Today I took a walk down memory lane. The section I walked was in one of the uglier neighborhoods. (No, I am not referring to the fact that I cleaned out my refrigerator and freezer today, although I had to visit some ugly memories in there, too.) I revisited 2006, when my marriage was drawing to a close.
I have a group of seven women who hold me accountable, hold me up in prayer, and hold my hand (figuratively speaking) when I walk through the rough times. Our little group has been together online, with only minor changes, since May 2006...right about the time my ex-husband says he fell in love with the first other woman. We have communicated mainly through a private online message board for the past five years.
The message board site is shutting down on Friday. So I decided to see if I could find my posts from that very difficult time in my life and save them, if it seemed appropriate.
I found them. I also found some surprises, things I had forgotten.

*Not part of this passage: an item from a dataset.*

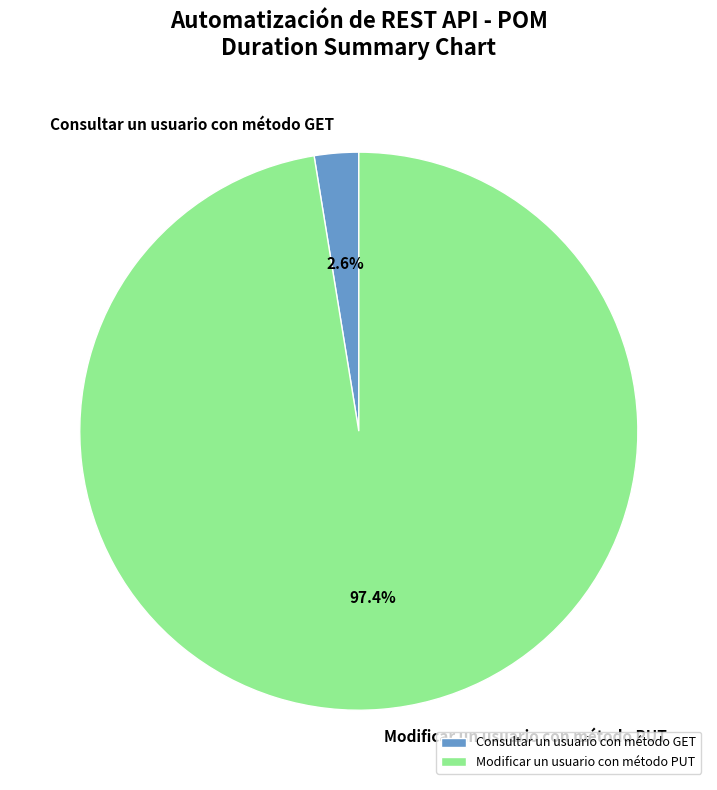

The Consultar un usuario con método GET slice represents 3% of the pie. True or false?

True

For instance, on at least two occasions before I knew about my ex-husband's affair, his mother made comments suggesting that his actions looked suspiciously like he was having an affair.
Another memory that I had forgotten was that I was terribly unhappy in my marriage in the months while he was having his online affair, even though I didn't know about it. Oddly enough, I even mentioned once that I wondered if he was having an online affair. Yet even then, I was determined to make my marriage work, and to rely on God to give me the strength to do it.
I needed to read those posts again, with the benefit of hindsight. I needed to know that I wasn't a quitter, even before things fell apart. And I needed to be reminded that God was my strength then.
It wasn't a fun walk down Memory Lane today, but it was a good one. I have been reminded where my strength comes from, and with that, I can move forward, building a more beautiful neighborhood from here on!